Appellante heeft in hoger beroep in essentie dezelfde medische gronden aangevoerd als in beroep. Het oordeel van de rechtbank en de daaraan ten grondslag gelegde overwegingen worden onderschreven. Het medisch onderzoek heeft voldoende zorgvuldig plaatsgevonden. Ook bestaat er geen aanleiding te twijfelen aan de juistheid van de FML van 25 maart 2022. Hieraan voegt de Raad nog het volgende toe.
4.2.2.
Ter zitting heeft gemachtigde van appellante een aantal punten uitgelicht, te weten dat de klachten die appellante als gevolg van PTSS en van chronische insomnie ondervindt worden onderschat en dat zij meer beperkt dient te worden geacht op basis van het inmiddels ontstane algehele beeld van de late gevolgen van elektrische schokken. De Raad stelt vast dat de verzekeringsarts bezwaar en beroep alle door appellante (in de primaire en de bezwaarfase) aangegeven klachten bij zijn beoordeling heeft meegewogen. In de rapporten van 28 februari 2022, 9 juni 2022, 6 april 2023 en 5 mei 2023 heeft de verzekeringsarts bezwaar en beroep uitvoerig en afdoende gemotiveerd in welke mate de beperkingen ten aanzien van het verrichten van arbeid als gevolg van die klachten objectief medisch kunnen worden onderbouwd.

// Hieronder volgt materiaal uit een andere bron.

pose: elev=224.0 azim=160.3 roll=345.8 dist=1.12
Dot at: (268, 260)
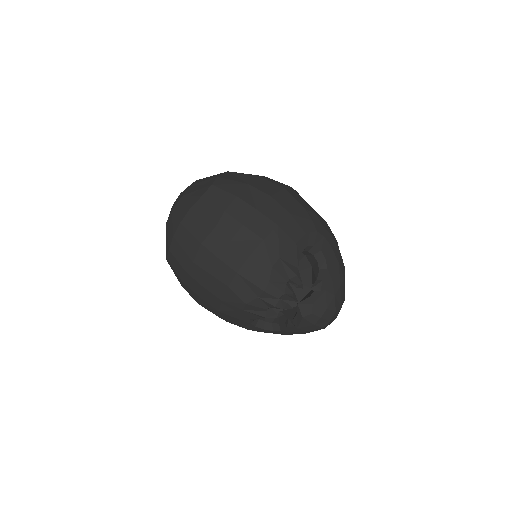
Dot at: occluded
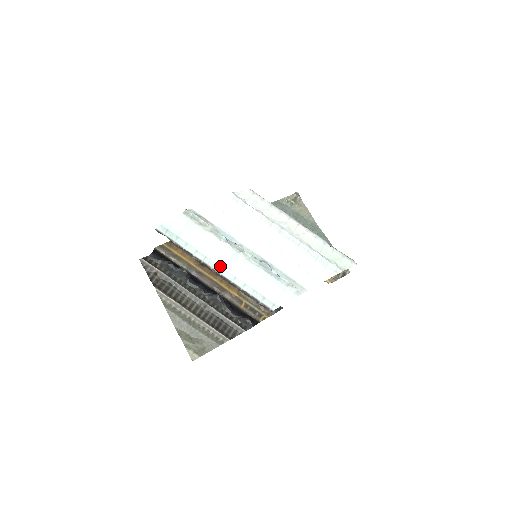
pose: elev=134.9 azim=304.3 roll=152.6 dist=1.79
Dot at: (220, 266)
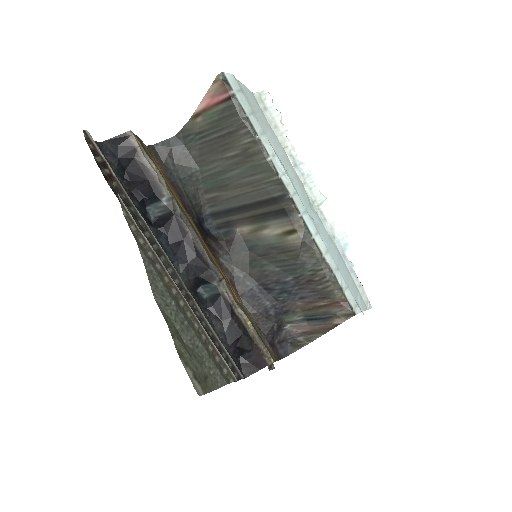
Dot at: (301, 201)
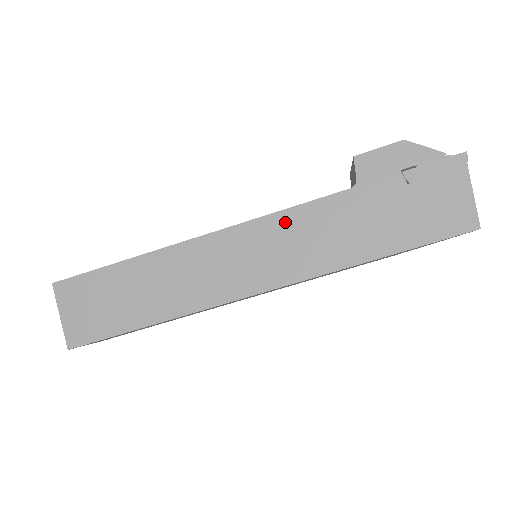
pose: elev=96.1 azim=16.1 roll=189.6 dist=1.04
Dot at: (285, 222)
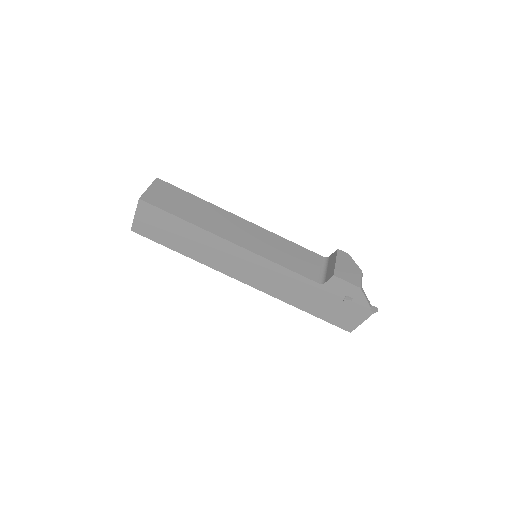
Dot at: (278, 271)
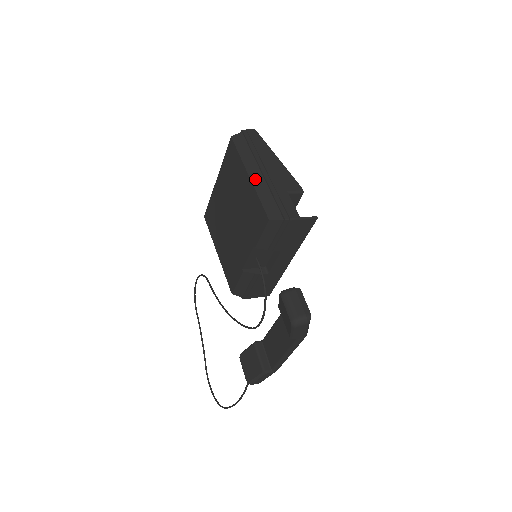
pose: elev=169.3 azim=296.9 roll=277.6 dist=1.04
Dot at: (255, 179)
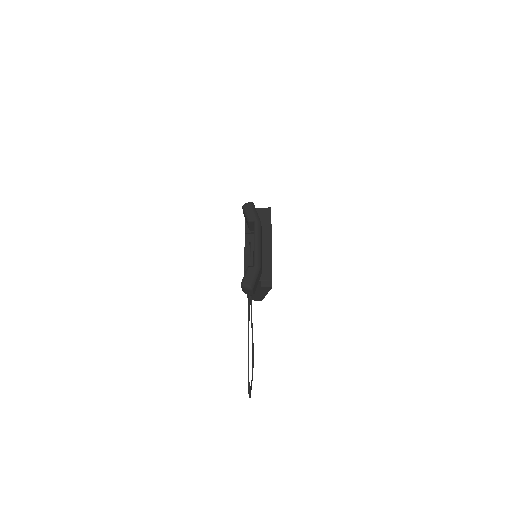
Dot at: occluded
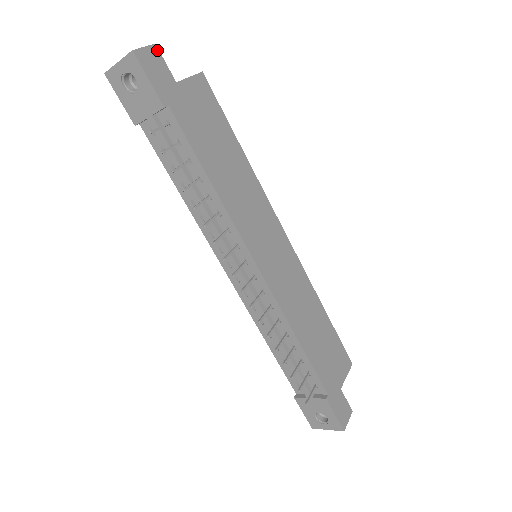
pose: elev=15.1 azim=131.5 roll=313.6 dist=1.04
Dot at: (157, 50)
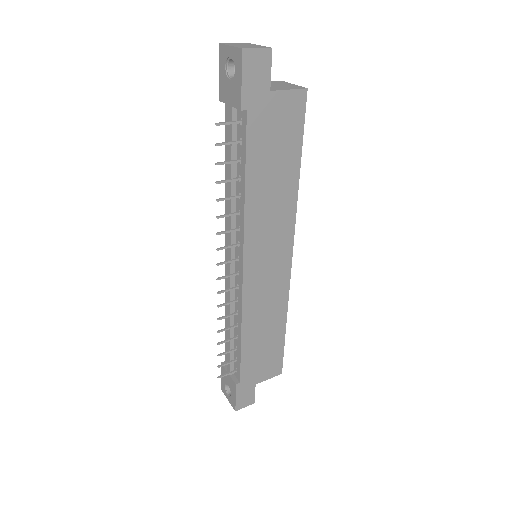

Uit de gedingstukken en dat wat namens appellante ter zitting naar voren is gebracht begrijpt de Raad dat de PTSS-, duizeligheids- en slaapklachten van appellante na de datum in geding zijn verergerd en dat zij (mede daardoor) een steeds hogere rustbehoefte heeft. Deze verslechtering kan echter in de systematiek van de arbeidsongeschiktheidsbeoordeling geen rol spelen bij de onderhavige beoordeling.
Arbeidskundige beoordeling
4.3.
Wat appellante heeft aangevoerd, geeft geen aanleiding voor het oordeel dat de geselecteerde functies in medisch opzicht voor haar niet geschikt zijn.

Conclusie en gevolgen

5. Het hoger beroep slaagt dus niet. De aangevallen uitspraak wordt bevestigd. Dit betekent dat de beëindiging van de ZW-uitkering in stand blijft.
6. Omdat het hoger beroep niet slaagt, krijgt appellante geen vergoeding voor haar proceskosten en het betaalde griffierecht.

BESLISSING

De Centrale Raad van Beroep bevestigt de aangevallen uitspraak.
Deze uitspraak is gedaan door S.B. Smit-Colenbrander, in tegenwoordigheid van S. Pouw als griffier. De beslissing is uitgesproken in het openbaar op 7 juni 2024.
(getekend) S.B. Smit-Colenbrander
(getekend) S. Pouw

Voetnoten

1.Zie bijvoorbeeld de uitspraak van de Raad van 30 december 2015, ECLI:NL:CRVB:2015:4920.